Extract every line of text from the data below, keeping the original wording and line order, and leave out the pictures.

## Provided records
______

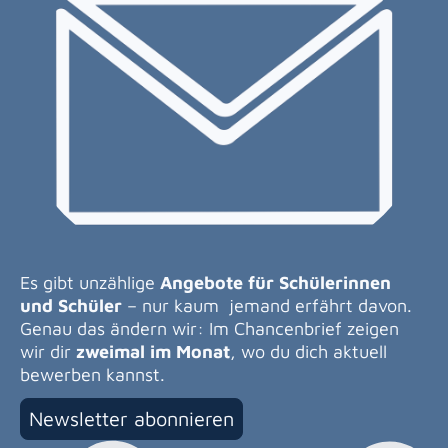
Es gibt unzählige
Angebote für Schülerinnen
und Schüler
– nur kaum jemand erfährt davon.
Genau das ändern wir: Im Chancenbrief zeigen
wir dir
zweimal im Monat
, wo du dich aktuell
bewerben kannst.
Newsletter abonnieren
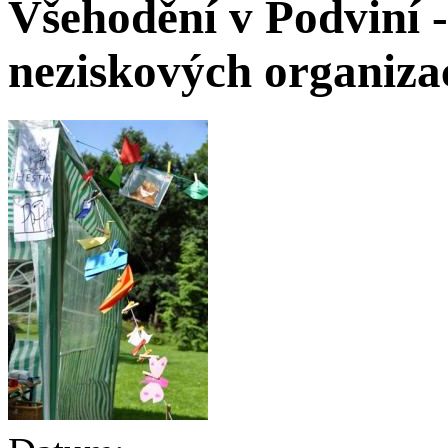
Všehodění v Podviní -
neziskových organiza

______

## Result
Es gibt unzählige
Angebote für Schülerinnen
und Schüler
– nur kaum jemand erfährt davon.
Genau das ändern wir: Im Chancenbrief zeigen
wir dir
zweimal im Monat
, wo du dich aktuell
bewerben kannst.
Newsletter abonnieren
Všehodění v Podviní -
neziskových organiza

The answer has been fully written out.